Quick comment on Northern Rock's trading update
Northern Rock remains on track to repay its borrowing from the Treasury / Bank of England by early next year, in line with the forecast made here. Net of deposits held at the Bank of England, the loan stood at £11.5 billion at end-September, down from £17.5 billion in June and £26.9 billion at end-2007. The £6.0 billion fall last quarter reflected ongoing mortgage redemptions together with retail inflows of £3.0 billion, with savers attracted by Rock's government guarantee and competitive savings rates (recently reduced).
The loan will be reduced by a further £3 billion when the Treasury converts part of the remaining debt into equity, as announced in August.
As argued previously, Northern Rock’s retreat from the mortgage market is exacerbating economic and financial stresses. Economy-wide net mortgage lending totalled £108 billion last year, of which Rock contributed £13 billion. This year net lending may fall to £40 billion, with Rock cutting outstanding loans by £20 billion. In other words, its U-turn accounts for about half of the fall in mortgage lending between 2007 and 2008.
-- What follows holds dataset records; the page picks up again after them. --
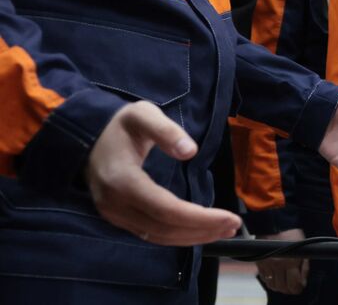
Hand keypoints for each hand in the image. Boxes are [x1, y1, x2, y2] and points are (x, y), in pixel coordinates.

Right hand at [86, 101, 240, 245]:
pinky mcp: (118, 217)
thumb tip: (191, 151)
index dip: (199, 217)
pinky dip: (176, 235)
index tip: (230, 217)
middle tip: (234, 225)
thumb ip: (166, 131)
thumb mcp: (144, 115)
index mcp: (123, 180)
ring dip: (192, 237)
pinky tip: (198, 231)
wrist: (88, 137)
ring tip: (224, 230)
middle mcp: (115, 204)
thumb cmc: (121, 124)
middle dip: (201, 229)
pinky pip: (149, 233)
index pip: (166, 209)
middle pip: (164, 227)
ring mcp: (114, 214)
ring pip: (157, 236)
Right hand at [255, 228, 308, 294]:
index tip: (301, 284)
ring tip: (284, 282)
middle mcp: (278, 265)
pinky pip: (265, 279)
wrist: (275, 224)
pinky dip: (271, 281)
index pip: (294, 285)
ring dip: (279, 286)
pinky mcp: (260, 264)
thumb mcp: (303, 249)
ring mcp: (267, 265)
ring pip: (273, 285)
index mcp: (291, 261)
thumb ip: (304, 266)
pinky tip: (276, 276)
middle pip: (283, 288)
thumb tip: (302, 280)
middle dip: (289, 289)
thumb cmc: (292, 234)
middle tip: (293, 285)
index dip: (299, 287)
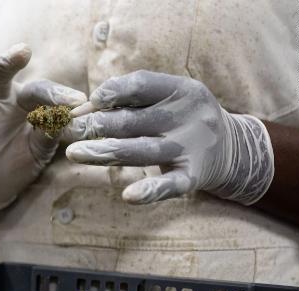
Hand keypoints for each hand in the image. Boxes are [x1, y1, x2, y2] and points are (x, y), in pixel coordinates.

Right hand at [0, 44, 86, 220]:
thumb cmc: (18, 166)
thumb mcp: (38, 151)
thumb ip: (50, 132)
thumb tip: (70, 115)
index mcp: (23, 102)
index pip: (38, 91)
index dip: (57, 96)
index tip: (77, 103)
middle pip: (2, 71)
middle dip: (11, 61)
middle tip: (23, 51)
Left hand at [66, 70, 273, 204]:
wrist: (233, 148)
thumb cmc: (181, 118)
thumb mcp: (165, 99)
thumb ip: (129, 100)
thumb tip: (83, 108)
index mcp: (180, 90)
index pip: (141, 85)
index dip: (110, 92)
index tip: (84, 102)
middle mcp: (186, 117)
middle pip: (132, 121)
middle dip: (96, 125)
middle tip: (65, 130)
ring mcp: (189, 148)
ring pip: (141, 151)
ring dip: (105, 152)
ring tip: (73, 154)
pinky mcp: (192, 177)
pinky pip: (169, 185)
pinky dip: (150, 191)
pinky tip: (128, 196)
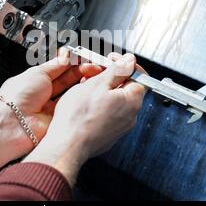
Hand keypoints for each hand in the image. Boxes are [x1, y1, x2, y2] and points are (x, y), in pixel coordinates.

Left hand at [0, 48, 102, 140]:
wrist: (14, 122)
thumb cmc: (17, 97)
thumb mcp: (38, 72)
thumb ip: (55, 65)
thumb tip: (66, 55)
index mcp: (37, 81)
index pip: (60, 69)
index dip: (73, 63)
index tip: (85, 59)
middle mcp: (45, 94)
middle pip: (68, 81)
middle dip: (82, 72)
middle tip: (95, 66)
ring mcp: (52, 108)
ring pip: (72, 93)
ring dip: (83, 84)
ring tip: (95, 75)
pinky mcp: (58, 120)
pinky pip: (72, 107)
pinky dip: (81, 98)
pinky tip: (88, 90)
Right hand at [24, 53, 146, 185]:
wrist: (67, 145)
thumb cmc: (78, 117)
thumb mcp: (97, 83)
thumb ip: (117, 70)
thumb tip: (129, 61)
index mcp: (131, 101)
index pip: (139, 76)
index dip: (125, 64)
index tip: (113, 60)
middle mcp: (130, 116)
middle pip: (126, 88)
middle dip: (111, 77)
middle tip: (95, 73)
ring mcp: (120, 127)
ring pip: (115, 101)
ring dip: (103, 91)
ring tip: (86, 89)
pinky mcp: (109, 134)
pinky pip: (108, 114)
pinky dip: (99, 106)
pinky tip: (85, 104)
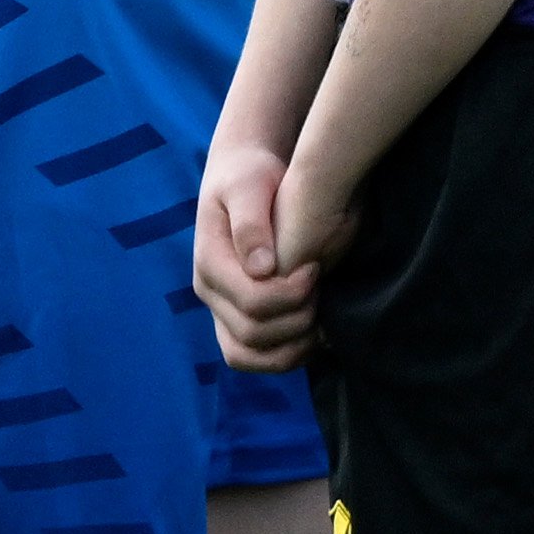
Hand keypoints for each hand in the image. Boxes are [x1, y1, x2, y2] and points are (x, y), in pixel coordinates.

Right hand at [196, 130, 318, 368]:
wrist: (244, 179)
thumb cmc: (250, 177)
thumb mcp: (249, 186)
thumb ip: (252, 223)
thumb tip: (261, 267)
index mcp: (210, 264)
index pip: (252, 302)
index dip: (292, 294)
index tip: (316, 267)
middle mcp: (209, 293)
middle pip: (253, 335)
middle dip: (298, 320)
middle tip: (323, 291)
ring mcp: (221, 308)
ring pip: (248, 356)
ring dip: (291, 349)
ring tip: (323, 322)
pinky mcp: (238, 315)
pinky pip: (255, 355)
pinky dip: (286, 354)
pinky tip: (317, 333)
The rapid liquidation of Northern Rock’s mortgage book, possibly to be followed by Bradford & Bingley’s, is clearly inconsistent with the government’s insistence that banks participating in its recapitalisation scheme maintain lending to homeowners and small businesses at 2007 levels.
Similarly, official exhortations to banks to increase their interbank lending sit uncomfortably with Rock’s hoarding of cash at the Bank of England. Deposits stood at £7.1 billion at the end of September, equivalent to 7-8% of assets. Other banks currently hold less than 2% of their assets in reserve balances with the Bank.